I guess the thing to remember is to make time for the things that matter to you. Whether that’s scribbling down inane thoughts in your notebook between classes (yeah those don’t stop at college either) or making sure you get that morning cup of coffee, or even writing pitiful pointless entries in your blog. If you don’t find moments to re-establish who you are, you might wake up one morning and realize that a month has gone by. And that’s a month of your life you’ll never get back.

Classic Laura post ends with a downer!

Here it is your moment of puppies and kittens.




That’s weird.

I don’t know why I keep doing this.

When I started, I didn’t really expect anyone to read it. I still don’t. Despite my statistics showing that I’ve had somewhere close to 2,000 viewers from countries as far reaching as Japan and even our neighbor to the north. I still don’t trust computers, so I’ll assume those are all just moths caught in the wiring.

Provided information.
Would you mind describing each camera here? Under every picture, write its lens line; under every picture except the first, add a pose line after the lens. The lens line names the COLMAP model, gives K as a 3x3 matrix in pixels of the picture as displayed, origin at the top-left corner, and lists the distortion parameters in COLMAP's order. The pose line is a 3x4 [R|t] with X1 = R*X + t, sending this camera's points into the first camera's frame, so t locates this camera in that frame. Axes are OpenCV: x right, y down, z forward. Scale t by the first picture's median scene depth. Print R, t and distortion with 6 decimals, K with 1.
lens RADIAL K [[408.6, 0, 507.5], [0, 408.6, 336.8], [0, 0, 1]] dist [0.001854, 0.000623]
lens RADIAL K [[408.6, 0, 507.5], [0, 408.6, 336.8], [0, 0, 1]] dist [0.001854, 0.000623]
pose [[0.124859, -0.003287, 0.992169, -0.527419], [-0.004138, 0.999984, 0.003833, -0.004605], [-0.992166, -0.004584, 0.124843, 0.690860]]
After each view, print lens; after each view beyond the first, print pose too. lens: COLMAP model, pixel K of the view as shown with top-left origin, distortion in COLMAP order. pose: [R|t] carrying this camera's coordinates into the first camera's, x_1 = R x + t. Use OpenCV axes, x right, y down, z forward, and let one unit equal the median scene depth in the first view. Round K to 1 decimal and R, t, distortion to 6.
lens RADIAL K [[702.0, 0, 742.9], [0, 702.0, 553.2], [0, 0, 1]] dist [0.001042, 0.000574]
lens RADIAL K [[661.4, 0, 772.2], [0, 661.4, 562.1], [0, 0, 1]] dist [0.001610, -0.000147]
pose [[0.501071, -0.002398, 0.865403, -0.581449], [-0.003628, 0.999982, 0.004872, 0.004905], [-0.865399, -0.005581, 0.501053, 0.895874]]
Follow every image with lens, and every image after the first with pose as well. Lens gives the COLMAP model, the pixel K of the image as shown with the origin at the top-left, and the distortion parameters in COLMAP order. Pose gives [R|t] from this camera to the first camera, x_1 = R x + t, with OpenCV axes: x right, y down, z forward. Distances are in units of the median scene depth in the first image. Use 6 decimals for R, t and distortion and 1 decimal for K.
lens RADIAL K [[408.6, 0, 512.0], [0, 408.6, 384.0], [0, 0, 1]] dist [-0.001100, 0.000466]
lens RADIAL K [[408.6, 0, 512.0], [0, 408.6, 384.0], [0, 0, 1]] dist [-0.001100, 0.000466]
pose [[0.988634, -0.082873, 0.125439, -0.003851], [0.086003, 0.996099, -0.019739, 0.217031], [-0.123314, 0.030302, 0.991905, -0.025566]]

Task statement. According to the blog post, about how many viewers do the writer's statistics show? The records come from a separate source.

Result of the task. Somewhere close to 2,000 viewers.